Come dunque si vestiranno certi partiti dopo
questa domenica in albis? L'ipotesi di un governo di legislatura è la meno
augurabile, perché comporterebbe altri cinque anni di litigiosissima campagna
elettorale e di esaurimento delle magre risorse del paese. Usciamo da un lustro
di lotte fratricide. Il Paese chiede aria di primavera. All'indomani del voto
Dario Franceschini auspicò che la XVIII legislatura assuma un ruolo
“costituente”. E' pensiero condivisibile. Il primo passo per risalire la china
è però il varo di una legge elettorale
che concili rappresentanza e stabilità: non lo era l'“Italicum” vagheggiato da
Matteo Renzi (arrogante come tutti i dilettanti, al pari della proterva Maria
Elena Boschi) né lo è il non rimpianto
“Rosatellum”. Da lì bisogna partire. Non perché ce lo chieda l'Europa. Lo
sollecita la memoria della storia d'Italia. Lo sfascio della democrazia
liberale non nacque col governo Mussolini, coalizione di tutti i partiti
statutari, ma, come detto sopra, per l'opposizione di Luigi Sturzo (“prete
intrigante”) a un governo liberal-socialista capitanato dall'ottantenne
Giolitti e col sostegno dei cattolici, chiamati al governo sin dal lontano
1917, quando Filippo Meda assunse le Finanze. La democrazia rappresentativa
andò a rotoli per via di quel “veto”. Oggi siamo daccapo lì. Tocca al
presidente Mattarella ricordare ai parlamentari i loro diritti e i loro doveri.

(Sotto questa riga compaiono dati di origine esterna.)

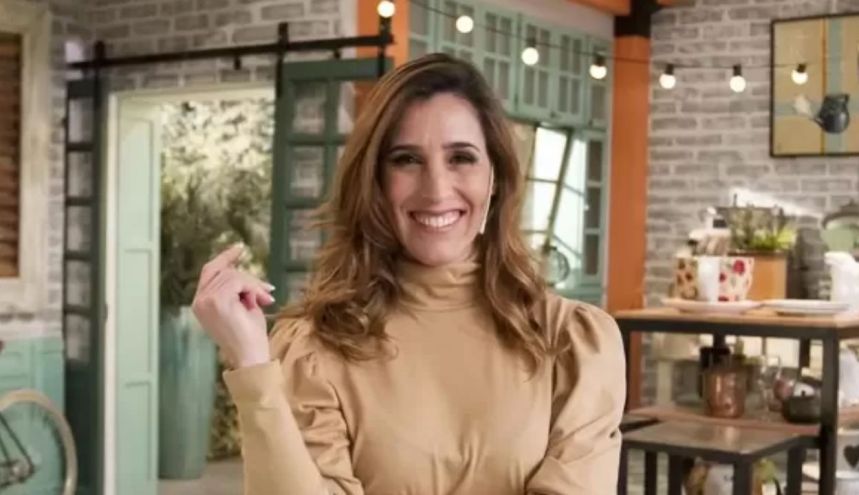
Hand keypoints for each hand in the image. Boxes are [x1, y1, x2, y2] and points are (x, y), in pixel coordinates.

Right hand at [191, 244, 275, 367]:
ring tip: (265, 300)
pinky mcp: (217, 301)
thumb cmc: (249, 336)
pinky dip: (253, 288)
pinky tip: (260, 302)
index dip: (225, 258)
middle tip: (267, 292)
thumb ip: (237, 288)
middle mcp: (199, 301)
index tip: (240, 248)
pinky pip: (239, 281)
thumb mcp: (242, 305)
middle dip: (249, 278)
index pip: (209, 271)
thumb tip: (242, 270)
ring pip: (234, 275)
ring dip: (254, 286)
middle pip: (225, 271)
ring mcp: (206, 300)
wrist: (250, 357)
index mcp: (201, 303)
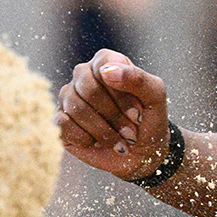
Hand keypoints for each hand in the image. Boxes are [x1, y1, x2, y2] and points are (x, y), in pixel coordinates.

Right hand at [56, 49, 171, 179]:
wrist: (141, 153)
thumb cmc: (148, 120)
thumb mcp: (155, 96)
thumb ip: (137, 78)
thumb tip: (106, 70)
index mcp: (106, 62)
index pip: (104, 67)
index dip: (120, 94)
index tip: (137, 113)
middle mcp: (83, 76)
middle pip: (88, 89)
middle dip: (113, 116)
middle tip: (130, 133)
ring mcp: (69, 97)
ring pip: (76, 108)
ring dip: (103, 131)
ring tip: (119, 141)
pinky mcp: (61, 120)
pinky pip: (64, 124)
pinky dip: (86, 138)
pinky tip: (98, 142)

Doni loro una copia della Costituzione e accerti che l'abbiano appresa e che la
rispettino. Altro poi potrà venire, nei secoli; per ora è quanto di meglio si
possa avere. La patente di guida richiede esami più severi di quelli
dell'elezione a parlamentare. Oltre all'eccellente Consigliere per
l'Informazione, forse al Presidente occorre un Consigliere per la Formazione
dei neofiti della rappresentanza democratica: un “mestiere”, questo, molto più
impegnativo delle normali “professioni”, come agli Ateniesi ripeteva Socrate. I
quali, infastiditi dai suoi moniti, lo condannarono ad avvelenarsi bevendo la
cicuta. L'Italia odierna offre alternative migliori?